Medical device maker Medtronic, which commercialized the world's first battery-powered pacemakers more than 60 years ago, just won approval for a new minimally invasive pacer that can tell whether the heart's upper chamber is beating without touching it.
The Micra AV, approved by the U.S. Food and Drug Administration on Jan. 21, is an innovation wrapped in an innovation. The original version of the device approved several years ago was so small it could be delivered through the blood vessels and attached to the heart without lead wires, eliminating the sources of most complications in traditional devices that maintain a regular heartbeat.
The newly approved Micra AV looks exactly the same on the outside: like a metal vitamin pill with four small hooks on one end. But the new device comes with a sensitive instrument called an accelerometer and a special algorithm designed to allow the device to sense whether the upper heart chamber is beating, even though the device is implanted in the lower chamber.
As a result, the Micra AV is applicable to a much wider pool of patients than the original, spurring hope among the device's proponents that the tiny device will finally make its mark on the pacemaker market, though questions linger in the medical community about who is the ideal patient to get one of these capsule-sized pacemakers.
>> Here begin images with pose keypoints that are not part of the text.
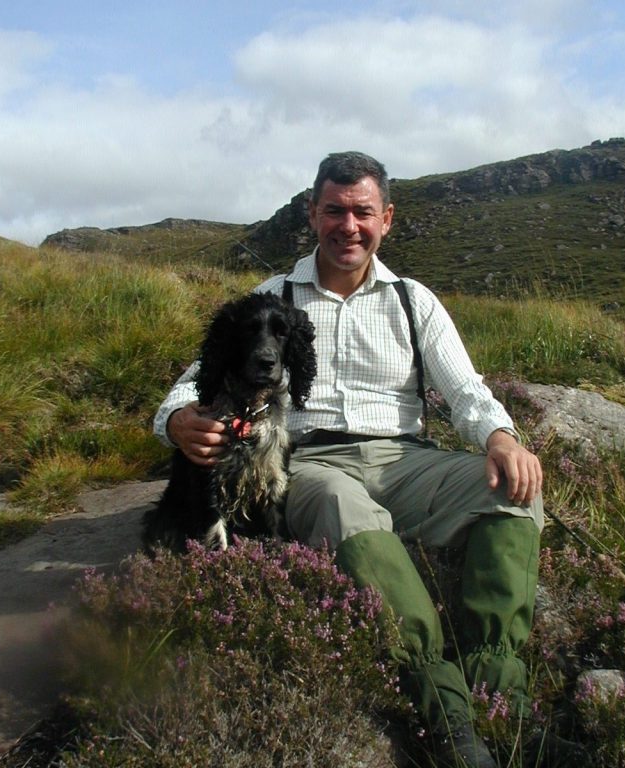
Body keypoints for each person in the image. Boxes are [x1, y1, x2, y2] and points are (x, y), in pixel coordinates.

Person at [154, 151, 544, 767]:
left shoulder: (414, 302)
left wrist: (499, 436)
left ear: (386, 219)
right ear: (312, 215)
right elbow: (187, 385)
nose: (348, 225)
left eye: (363, 212)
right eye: (334, 210)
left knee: (511, 490)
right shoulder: (270, 297)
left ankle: (504, 702)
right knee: (342, 506)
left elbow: (466, 389)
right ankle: (445, 713)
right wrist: (177, 422)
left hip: (406, 459)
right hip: (308, 463)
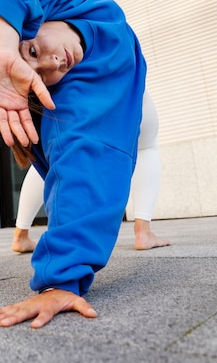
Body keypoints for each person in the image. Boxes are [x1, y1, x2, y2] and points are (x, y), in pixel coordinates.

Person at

Medtronic continues to look for ways to improve the Micra, while major competitors including Boston Scientific, Abbott Laboratories and Biotronik have all confirmed working on similar "leadless" pacemakers that don't use wires to touch the heart.
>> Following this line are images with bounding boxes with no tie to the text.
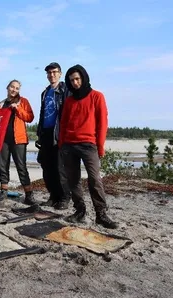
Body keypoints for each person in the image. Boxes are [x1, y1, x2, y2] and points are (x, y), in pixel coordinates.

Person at [59, 64, 118, 229]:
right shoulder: (69, 101)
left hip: (88, 145)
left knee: (94, 179)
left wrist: (100, 146)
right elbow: (63, 123)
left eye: (77, 79)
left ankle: (101, 214)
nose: (75, 83)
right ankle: (80, 211)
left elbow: (102, 123)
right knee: (73, 180)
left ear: (84, 78)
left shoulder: (97, 96)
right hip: (69, 145)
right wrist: (62, 143)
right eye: (71, 80)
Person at [0, 80, 37, 205]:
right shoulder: (0, 104)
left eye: (17, 88)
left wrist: (17, 109)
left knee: (21, 167)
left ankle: (29, 194)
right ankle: (3, 191)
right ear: (7, 87)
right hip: (3, 140)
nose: (14, 90)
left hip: (19, 140)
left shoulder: (23, 101)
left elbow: (30, 117)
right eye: (12, 87)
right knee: (3, 166)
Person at [36, 62, 71, 210]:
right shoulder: (45, 92)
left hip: (59, 132)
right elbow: (42, 113)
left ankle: (64, 197)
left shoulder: (65, 90)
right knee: (47, 166)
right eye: (49, 73)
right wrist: (39, 133)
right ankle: (53, 195)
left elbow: (68, 112)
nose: (52, 75)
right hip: (46, 132)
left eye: (54, 72)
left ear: (60, 73)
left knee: (59, 167)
Medtronic declined to release pricing information on the Micra, the only leadless pacer approved in the U.S. Worldwide, Medtronic and its competitors sold about $6 billion worth of implantable pacemakers in 2017, according to research from Coherent Market Insights.
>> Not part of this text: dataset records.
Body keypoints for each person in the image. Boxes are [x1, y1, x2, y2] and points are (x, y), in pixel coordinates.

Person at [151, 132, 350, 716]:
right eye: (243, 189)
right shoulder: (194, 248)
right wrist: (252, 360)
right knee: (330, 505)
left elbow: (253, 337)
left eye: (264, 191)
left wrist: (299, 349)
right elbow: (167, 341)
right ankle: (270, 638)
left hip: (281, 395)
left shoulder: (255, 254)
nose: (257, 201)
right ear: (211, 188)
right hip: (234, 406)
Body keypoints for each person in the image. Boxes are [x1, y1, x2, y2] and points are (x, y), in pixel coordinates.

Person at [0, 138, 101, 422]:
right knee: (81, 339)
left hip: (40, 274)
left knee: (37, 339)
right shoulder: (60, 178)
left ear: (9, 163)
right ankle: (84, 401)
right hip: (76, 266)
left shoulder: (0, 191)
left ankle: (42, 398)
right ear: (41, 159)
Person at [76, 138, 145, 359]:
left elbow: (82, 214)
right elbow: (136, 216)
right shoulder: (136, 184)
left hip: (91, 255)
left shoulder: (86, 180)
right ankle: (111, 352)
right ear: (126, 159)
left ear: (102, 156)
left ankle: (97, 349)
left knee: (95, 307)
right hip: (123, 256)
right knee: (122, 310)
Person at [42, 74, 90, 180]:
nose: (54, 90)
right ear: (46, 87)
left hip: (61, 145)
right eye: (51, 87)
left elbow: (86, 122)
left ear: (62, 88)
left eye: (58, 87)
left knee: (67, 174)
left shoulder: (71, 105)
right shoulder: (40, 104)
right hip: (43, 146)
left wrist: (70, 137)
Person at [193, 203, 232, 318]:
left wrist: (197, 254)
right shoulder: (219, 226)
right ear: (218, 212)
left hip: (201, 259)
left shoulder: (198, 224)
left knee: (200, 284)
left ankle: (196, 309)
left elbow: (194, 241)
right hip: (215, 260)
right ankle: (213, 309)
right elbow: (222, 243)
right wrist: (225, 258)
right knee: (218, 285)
"We're just at the beginning of the development of leadless technology, and I think this is the future of cardiac pacing," said New York City electrophysiologist Dr. Larry Chinitz, co-principal investigator for the Medtronic study that led to the Micra AV's U.S. approval, and a consultant to Medtronic and other device makers. "But it is still a little bit early in the development. Micra AV is a really phenomenal start."
About 200,000 Americans have permanent pacemakers implanted every year to monitor their hearts and deliver mild electric pulses to speed up a slow heart beat. All such implants run on non-rechargeable batteries that last for about 10 to 15 years, depending on how they are programmed.